U.S. Pavilion at the Giardini della Biennale
The traditional venue for United States presentations at the Venice Biennale, the U. S. Pavilion is a neoclassical building located in the Giardini della Biennale (Gardens of the Biennial), at the tip Castello district of Venice. The freestanding Jeffersonian pavilion, designed by architects William Adams Delano and Chester Holmes Aldrich in 1930, is one of twenty-nine permanent national structures located in the Giardini. Bruce Nauman: Topological Gardens will be on view at the U.S. Pavilion in the Venice Biennial’s Giardini for the duration of the 53rd International Art Exhibition, from June 7 to November 22, 2009.

Università Iuav di Venezia at Tolentini
The Università Iuav di Venezia program dates to 1923, when it was initiated as a special architecture course within the Accademia di Belle Arti, Venice. In 1926 it broke from the Accademia, becoming Italy’s second architecture school. Founded with the goal of exploring all aspects of design, the Università Iuav di Venezia has since attracted some of the world’s greatest practitioners of architecture and urban planning. Faculties of arts and design, architecture, and urban and regional planning tackle critical issues in surface and building systems, housing development, city landscape and its transformation, as well as environmental processes. In addition to ongoing collaboration with Venetian institutions, the Università Iuav di Venezia actively maintains collaborative partnerships with forty-five other international universities. Bruce Nauman: Topological Gardens will be on view at the Università Iuav di Venezia from June 7 through October 18, 2009.

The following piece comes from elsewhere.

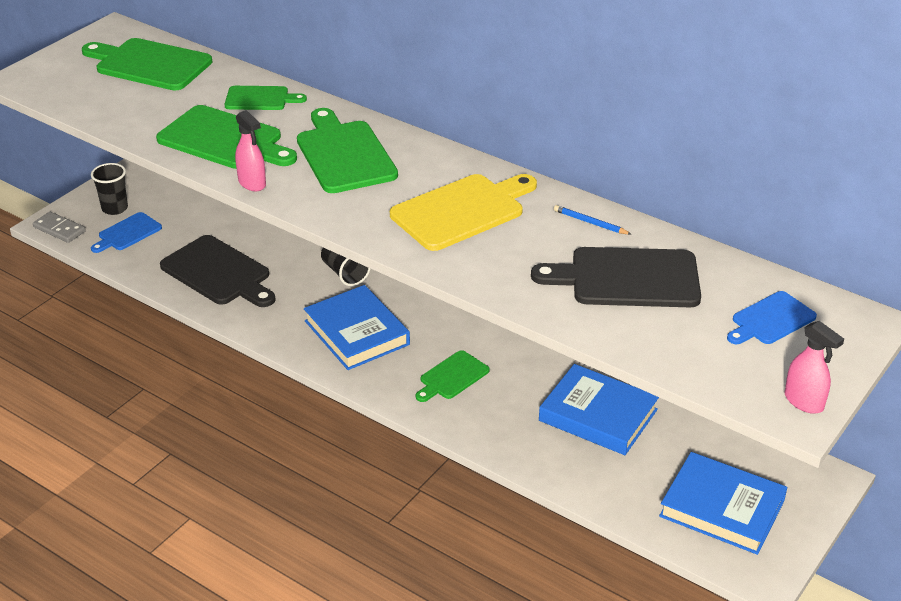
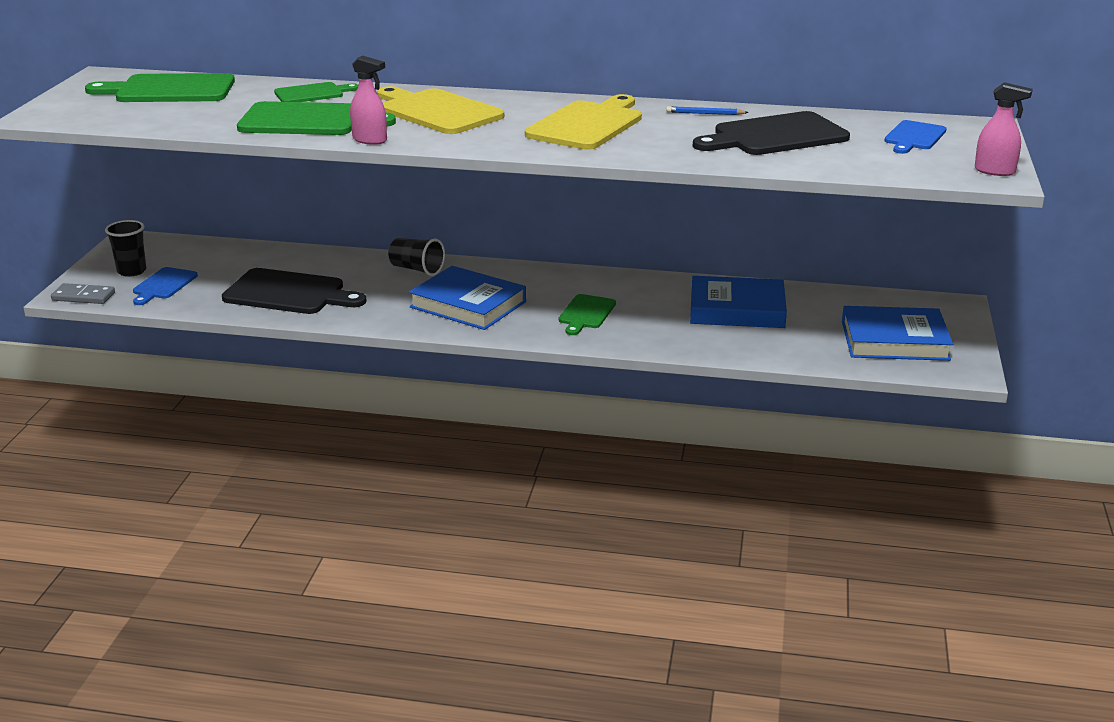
camera: 25 degrees left, 10 degrees down
(344, 154) = (437, 111): green cutting board -> yellow cutting board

Exhibition Spaces at Università Ca’ Foscari
Università Ca’ Foscari di Venezia is renowned for its exquisite Venetian Gothic architecture and its beautiful views of the Grand Canal, spanning the Rialto Bridge to the Accademia galleries. Commissioned by Doge Francesco Foscari and designed by Carlo Scarpa in 1452, the palazzo was converted into the prestigious Università Ca’ Foscari in 1868. Today Ca’ Foscari has nineteen academic departments, seventeen research centers, and numerous partnerships with Venetian cultural and scientific institutions. Topological Gardens will be located on the first and second floors (piano terra and primo piano) of the Ca’ Foscari complex, where it will be on view from June 7 through October 18, 2009.

The Philadelphia Museum of Art was chosen as the commissioner for the 2009 United States Pavilion. Carlos Basualdo, its curator of contemporary art, and Michael R. Taylor, its curator of modern art, organized the Nauman exhibition.